Editor’s note: A fix has been made available and can be read about here.
UPDATE:
Symantec issued an advisory regarding WannaCry earlier this week.
Symantec Endpoint Protection and Norton customers are fully protected from WannacCry by multiple layers of advanced protection. This includes Symantec’s new advanced machine learning, proactive network exploit protection, SONAR behavioral protection, and the Intelligent Threat Cloud.
They also identified the presence of tools exclusively used by Lazarus on machines also infected with earlier versions of WannaCry. These earlier variants of WannaCry did not have the ability to spread via SMB. The Lazarus tools could potentially have been used as method of propagating WannaCry, however this remains unconfirmed.
In some cases, files may be recovered without backups. Files saved on the Desktop, My Documents, or on a removable drive are encrypted and their original copies are wiped. These are not recoverable. Files stored elsewhere on a computer are encrypted and their original copies are simply deleted. This means they could be recovered using an undelete tool. Analysis of the three Bitcoin addresses provided by the attackers for ransom payment indicate that at the time of writing, a total of 31.21 bitcoin ($53,845) had been paid in 207 separate transactions.

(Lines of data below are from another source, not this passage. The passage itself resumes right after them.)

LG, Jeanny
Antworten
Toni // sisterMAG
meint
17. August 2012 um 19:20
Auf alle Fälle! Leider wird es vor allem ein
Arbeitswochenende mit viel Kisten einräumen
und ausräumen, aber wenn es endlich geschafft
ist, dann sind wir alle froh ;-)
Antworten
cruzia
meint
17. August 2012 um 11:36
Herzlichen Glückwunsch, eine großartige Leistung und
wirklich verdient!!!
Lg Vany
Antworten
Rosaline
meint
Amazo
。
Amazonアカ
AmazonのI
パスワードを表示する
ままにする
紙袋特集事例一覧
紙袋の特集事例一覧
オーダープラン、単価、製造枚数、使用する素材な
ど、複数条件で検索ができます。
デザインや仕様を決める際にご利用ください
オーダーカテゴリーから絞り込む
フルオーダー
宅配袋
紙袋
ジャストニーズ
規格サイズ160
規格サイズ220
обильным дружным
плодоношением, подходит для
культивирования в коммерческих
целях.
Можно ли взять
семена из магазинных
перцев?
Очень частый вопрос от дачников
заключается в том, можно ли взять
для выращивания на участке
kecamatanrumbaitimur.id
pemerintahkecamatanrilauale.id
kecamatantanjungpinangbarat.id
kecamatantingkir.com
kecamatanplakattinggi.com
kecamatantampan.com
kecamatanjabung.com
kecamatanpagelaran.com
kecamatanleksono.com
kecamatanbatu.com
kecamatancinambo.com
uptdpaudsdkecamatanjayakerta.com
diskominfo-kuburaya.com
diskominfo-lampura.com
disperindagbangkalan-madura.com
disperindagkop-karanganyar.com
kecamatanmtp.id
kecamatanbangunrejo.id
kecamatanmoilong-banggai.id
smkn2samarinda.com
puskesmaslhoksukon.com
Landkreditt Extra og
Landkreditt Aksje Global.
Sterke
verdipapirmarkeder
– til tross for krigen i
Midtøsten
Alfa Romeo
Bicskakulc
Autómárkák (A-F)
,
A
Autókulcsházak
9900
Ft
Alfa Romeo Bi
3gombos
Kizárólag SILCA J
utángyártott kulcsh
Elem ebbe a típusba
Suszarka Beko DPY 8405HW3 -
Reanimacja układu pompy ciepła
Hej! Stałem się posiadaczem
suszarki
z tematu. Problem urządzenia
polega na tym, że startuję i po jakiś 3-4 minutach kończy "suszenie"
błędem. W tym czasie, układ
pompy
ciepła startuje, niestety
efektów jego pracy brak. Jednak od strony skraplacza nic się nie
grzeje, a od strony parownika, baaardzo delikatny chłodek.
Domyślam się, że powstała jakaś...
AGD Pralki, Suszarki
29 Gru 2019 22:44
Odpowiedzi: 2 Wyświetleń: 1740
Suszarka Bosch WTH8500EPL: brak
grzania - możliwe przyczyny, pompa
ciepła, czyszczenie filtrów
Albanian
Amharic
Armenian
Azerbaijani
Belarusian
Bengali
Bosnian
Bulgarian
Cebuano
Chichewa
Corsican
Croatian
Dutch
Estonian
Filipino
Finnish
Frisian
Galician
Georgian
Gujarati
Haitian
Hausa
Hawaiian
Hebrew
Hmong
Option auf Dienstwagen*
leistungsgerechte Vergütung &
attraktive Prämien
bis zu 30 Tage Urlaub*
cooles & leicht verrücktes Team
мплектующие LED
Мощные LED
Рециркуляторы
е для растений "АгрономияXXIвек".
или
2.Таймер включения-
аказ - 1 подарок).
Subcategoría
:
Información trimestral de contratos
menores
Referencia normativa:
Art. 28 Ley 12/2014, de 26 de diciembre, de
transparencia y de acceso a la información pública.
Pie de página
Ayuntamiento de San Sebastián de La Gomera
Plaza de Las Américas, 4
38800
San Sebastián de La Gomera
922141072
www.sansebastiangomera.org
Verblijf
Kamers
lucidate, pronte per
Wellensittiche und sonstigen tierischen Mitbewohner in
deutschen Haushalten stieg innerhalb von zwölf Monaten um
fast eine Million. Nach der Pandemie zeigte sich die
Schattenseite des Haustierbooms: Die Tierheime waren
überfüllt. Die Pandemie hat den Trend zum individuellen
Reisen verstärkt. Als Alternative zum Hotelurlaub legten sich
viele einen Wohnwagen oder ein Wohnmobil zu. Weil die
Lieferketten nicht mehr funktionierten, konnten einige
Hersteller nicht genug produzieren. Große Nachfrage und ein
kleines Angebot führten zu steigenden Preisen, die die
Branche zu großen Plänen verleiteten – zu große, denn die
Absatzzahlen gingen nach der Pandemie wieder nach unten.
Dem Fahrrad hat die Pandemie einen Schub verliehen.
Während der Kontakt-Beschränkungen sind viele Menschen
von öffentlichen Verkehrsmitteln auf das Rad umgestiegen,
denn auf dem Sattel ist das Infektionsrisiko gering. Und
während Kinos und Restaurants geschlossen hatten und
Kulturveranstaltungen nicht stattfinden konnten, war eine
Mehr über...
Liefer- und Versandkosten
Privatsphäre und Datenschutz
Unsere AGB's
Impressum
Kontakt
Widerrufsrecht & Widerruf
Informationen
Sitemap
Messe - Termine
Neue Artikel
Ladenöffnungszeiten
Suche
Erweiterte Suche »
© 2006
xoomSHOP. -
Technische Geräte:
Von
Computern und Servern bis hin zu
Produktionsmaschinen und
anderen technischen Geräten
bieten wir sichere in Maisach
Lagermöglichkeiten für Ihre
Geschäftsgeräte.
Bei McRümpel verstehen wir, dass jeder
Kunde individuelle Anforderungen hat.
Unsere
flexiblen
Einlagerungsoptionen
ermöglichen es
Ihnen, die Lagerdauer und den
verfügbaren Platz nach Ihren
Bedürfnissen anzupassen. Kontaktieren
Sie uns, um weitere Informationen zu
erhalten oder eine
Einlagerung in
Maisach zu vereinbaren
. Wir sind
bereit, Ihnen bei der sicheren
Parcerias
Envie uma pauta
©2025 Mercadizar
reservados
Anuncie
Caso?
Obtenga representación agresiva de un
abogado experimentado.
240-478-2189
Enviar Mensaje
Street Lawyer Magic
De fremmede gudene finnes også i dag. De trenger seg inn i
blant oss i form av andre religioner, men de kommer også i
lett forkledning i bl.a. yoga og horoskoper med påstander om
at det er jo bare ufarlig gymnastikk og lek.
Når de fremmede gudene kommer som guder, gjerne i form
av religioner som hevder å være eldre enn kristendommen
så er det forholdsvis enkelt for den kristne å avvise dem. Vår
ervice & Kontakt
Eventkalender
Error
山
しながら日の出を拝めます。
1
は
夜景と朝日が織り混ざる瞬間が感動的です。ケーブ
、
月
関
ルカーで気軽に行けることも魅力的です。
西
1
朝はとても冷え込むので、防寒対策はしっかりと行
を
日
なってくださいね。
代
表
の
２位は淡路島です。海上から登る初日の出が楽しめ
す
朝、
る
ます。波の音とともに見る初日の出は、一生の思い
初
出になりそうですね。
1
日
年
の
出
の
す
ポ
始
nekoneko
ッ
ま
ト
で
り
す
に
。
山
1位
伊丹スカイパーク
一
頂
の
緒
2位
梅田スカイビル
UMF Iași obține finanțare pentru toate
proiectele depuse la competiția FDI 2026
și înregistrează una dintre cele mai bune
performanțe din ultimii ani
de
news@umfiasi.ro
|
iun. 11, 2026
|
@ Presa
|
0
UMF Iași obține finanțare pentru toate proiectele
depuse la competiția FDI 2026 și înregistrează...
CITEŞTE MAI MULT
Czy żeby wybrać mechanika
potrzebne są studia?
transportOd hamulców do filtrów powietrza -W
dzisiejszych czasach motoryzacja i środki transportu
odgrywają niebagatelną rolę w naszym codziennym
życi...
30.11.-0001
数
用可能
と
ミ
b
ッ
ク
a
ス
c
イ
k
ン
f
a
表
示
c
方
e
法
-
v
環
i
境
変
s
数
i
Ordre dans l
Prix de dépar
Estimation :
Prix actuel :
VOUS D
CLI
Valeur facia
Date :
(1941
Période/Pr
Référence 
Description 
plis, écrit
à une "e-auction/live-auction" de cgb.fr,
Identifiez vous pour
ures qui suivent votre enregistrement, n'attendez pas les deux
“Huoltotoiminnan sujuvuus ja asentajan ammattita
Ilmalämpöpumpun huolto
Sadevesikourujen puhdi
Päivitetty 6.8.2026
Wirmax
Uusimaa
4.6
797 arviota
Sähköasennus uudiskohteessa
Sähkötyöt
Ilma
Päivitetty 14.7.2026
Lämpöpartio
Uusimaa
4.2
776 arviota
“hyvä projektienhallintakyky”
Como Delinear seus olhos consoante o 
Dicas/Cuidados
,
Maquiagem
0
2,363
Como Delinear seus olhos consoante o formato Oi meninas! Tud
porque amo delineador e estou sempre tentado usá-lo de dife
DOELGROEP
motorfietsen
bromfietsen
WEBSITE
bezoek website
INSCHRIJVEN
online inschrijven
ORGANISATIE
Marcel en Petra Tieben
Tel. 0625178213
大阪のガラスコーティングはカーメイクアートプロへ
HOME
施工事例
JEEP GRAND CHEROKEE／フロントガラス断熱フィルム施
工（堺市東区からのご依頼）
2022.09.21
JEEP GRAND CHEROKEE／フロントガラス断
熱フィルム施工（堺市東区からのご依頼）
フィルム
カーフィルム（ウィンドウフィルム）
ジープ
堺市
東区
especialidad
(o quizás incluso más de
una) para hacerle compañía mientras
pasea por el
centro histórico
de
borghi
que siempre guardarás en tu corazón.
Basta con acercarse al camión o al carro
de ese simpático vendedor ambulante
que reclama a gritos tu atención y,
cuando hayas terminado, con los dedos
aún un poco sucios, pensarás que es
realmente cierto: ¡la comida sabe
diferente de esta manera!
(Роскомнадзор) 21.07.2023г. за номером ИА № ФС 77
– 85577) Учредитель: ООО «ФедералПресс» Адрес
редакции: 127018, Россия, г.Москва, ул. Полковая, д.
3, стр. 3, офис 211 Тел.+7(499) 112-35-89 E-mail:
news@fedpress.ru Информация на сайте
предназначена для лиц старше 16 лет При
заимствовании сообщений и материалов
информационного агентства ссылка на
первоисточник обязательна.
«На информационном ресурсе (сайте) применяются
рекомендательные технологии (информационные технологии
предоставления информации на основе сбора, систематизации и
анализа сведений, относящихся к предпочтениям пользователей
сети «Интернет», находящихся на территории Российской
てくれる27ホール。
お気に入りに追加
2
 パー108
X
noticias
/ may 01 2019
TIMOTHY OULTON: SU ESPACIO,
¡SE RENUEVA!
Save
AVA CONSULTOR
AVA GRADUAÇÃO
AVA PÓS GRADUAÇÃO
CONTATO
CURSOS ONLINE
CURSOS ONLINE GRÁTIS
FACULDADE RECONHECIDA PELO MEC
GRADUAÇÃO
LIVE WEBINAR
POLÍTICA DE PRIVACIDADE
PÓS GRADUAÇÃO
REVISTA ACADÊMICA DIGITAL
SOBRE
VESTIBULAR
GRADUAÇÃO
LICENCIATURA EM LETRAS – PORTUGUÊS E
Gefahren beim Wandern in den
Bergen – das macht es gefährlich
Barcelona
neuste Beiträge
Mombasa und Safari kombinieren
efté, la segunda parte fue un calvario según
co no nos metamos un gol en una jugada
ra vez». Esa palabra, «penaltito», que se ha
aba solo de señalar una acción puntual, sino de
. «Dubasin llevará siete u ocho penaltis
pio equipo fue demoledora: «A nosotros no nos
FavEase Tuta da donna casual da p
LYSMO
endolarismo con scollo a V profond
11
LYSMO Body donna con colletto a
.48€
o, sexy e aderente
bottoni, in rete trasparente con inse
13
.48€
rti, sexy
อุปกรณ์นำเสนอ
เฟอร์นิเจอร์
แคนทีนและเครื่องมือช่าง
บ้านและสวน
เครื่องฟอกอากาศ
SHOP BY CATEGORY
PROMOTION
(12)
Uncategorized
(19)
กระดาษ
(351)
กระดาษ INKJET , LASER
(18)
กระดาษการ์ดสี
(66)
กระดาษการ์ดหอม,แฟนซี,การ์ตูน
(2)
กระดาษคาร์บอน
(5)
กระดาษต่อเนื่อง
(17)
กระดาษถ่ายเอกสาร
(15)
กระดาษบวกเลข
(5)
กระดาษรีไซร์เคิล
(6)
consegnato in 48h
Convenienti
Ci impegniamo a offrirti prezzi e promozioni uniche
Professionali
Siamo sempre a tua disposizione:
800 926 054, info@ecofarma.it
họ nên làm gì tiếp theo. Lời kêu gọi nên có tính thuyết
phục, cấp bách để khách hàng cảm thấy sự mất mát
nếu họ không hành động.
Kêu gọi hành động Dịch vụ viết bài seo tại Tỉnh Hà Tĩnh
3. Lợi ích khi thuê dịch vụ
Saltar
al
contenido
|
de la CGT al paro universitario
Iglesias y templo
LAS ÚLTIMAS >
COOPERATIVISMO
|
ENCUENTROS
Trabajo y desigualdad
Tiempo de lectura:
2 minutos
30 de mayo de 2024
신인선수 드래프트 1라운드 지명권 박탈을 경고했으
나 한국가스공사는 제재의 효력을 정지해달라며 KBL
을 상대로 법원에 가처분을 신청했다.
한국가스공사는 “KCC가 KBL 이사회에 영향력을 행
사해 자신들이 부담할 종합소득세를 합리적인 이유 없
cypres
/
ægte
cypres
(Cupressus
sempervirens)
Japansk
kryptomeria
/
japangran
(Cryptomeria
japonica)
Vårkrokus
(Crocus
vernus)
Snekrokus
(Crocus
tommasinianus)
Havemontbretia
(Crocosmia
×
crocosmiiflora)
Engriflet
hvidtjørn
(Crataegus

Symantec Corp. reported it has blocked nearly 22 million WannaCry infection attempts across 300,000 endpoints, providing full protection for Symantec customers through its advanced exploit protection technology.
Symantec Internet Security Threat Report for 2017 findings
The average ransom per victim grew to AED 4,000 ($1,077) in 2016, up from AED 1,000 ($294) in 2015 (266% increase). Globally, ransomware attacks grew to 463,841 in 2016, up from 340,665 attacks in 2015 (36% increase). Saudi Arabia is the top most targeted country in MEA For Ransomware, followed by the UAE at #2.
Furthermore, the UAE ranked 26th globally for ransomware attacks, Saudi Arabia was the 20th most targeted country, and United States ranked first. 30% of ransomware victims in the UAE pay ransom.
Globally, 1 in 131 emails contained a malicious link or attachment in 2016 – the highest rate in five years. In the UAE, 1 in 136 emails contained a malicious link or attachment in 2016- the highest rate in five years. Globally, there was a two-fold increase in attempted attacks against IoT devices over the course of 2016 and, at times of peak activity, the average device was attacked once every two minutes.